Ma génération (je ne suis pas techniquement assez vieux pour être millénaire, mais permettez-moi de me glisser dans cette catégorie) prétend détester les étiquettes.
Nous hésitons à définir nos relations, affiliations religieuses, se%ualités, identités culturelles, rôles professionnels, appartenance ethnique, classe et, apparemment, détestons aussi être appelés «millennials» . Ils sont considérés comme restrictifs, contrôlant, limitant. Il y a un énorme envie de se débarrasser d’étiquettes qui ne nous conviennent pas.
Cependant, nous aimons aussi entendre de petites explications bien rangées sur qui nous sommes.
Nous aimons les bons types d’étiquettes. Cartes de tarot. Astrologie, signes astrologiques, horoscopes. Myers Briggs. Langues d’amour. Buzzfeed quizzes. Notre quête collective de la connaissance de soi nous entraîne partout dans le monde, vers des religions autres que celles que nous avons rejetées, vers la méditation, les psychédéliques, un milliard de livres d’entraide, une enquête sur le passé, la thérapie. Nous aimons prétendre que nous pouvons nous connaître et à notre tour, les autres. Nous partageons plus de nous-mêmes, dans l’espoir que cela aidera les autres à nous connaître.

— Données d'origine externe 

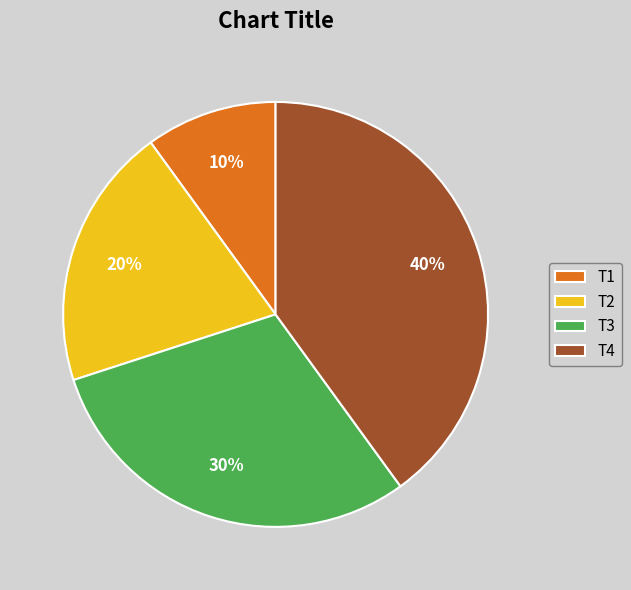

To the nearest percent, what is the difference between the largest and smallest slice percentages?

30%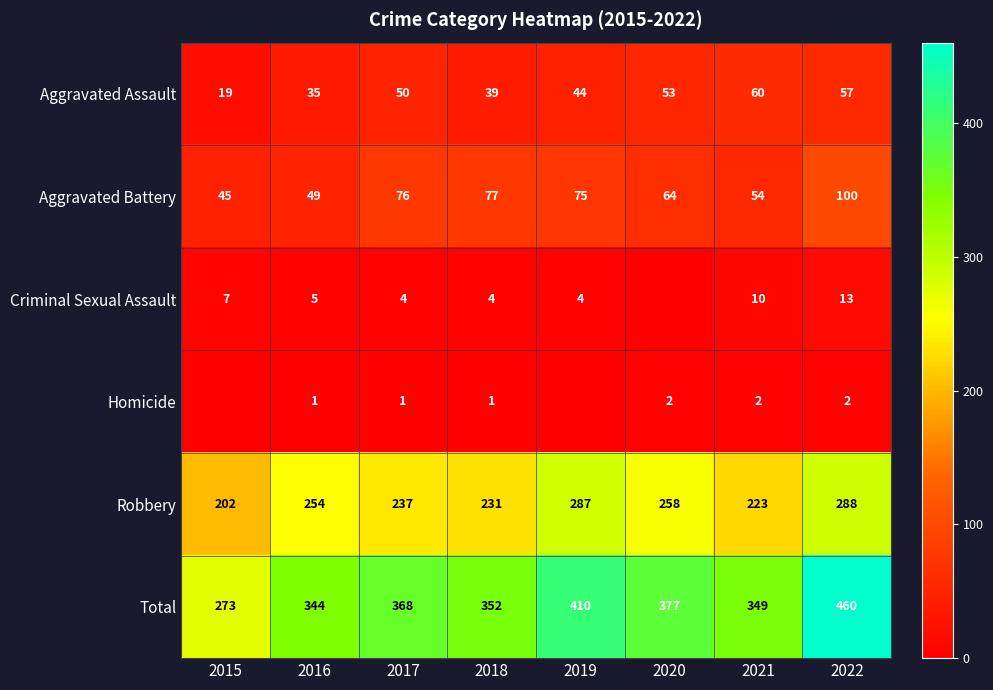

How many series are shown in this chart?

6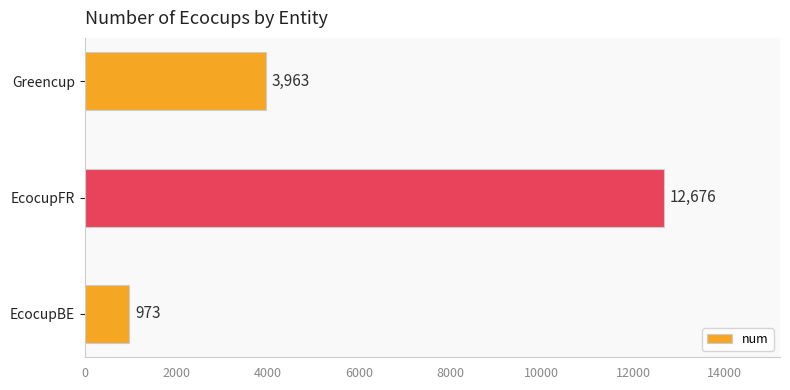

Read the value at EcocupBE, to the nearest 50.

950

Nous ne pouvons pas éliminer les étiquettes, que cela plaise ou non. Elles existent pour une raison. La langue n’est rien d’autre qu’une série d’étiquettes.
Peut-être que nous cherchons simplement des histoires pour remplacer celles que nous avons rejetées. La plupart des pulsions humaines fondamentales ne changent pas. La réalisation de soi est au sommet de la hiérarchie des besoins après tout.
Plus nous nous battons pour détruire certaines parties de nous-mêmes, plus nous avons besoin de trouver des remplaçants. Les marques sans marque sont toujours des marques. Le rejet d’une étiquette signifie que nous nous étiquetons comme non marquables. Déplacer la position d’une limite ne la résous pas. Et les étiquettes sont des limites.
Bonjour,
Un superbe texte. Merci.
Je ne partage pas, l’avant dernière ligne.
Le refus d’une étiquette enverrai, selon moi, à l’impossibilité «essentielle», par essence, de définir l’être humain et donc de lui apposer des étiquettes, qui, justement limitantes.
Qu’en pensez-vous?
Au plaisir de vous lire.
Oups, après relecture, renverrai et qui sont limitantes…
Je suis d’accord avec le titre de l’article et la dernière phrase. Pour tout le développement je trouve dommage de lire un enchaînement d’idées assénées comme des vérités absolues, et qui pourtant ne sont que les vôtres.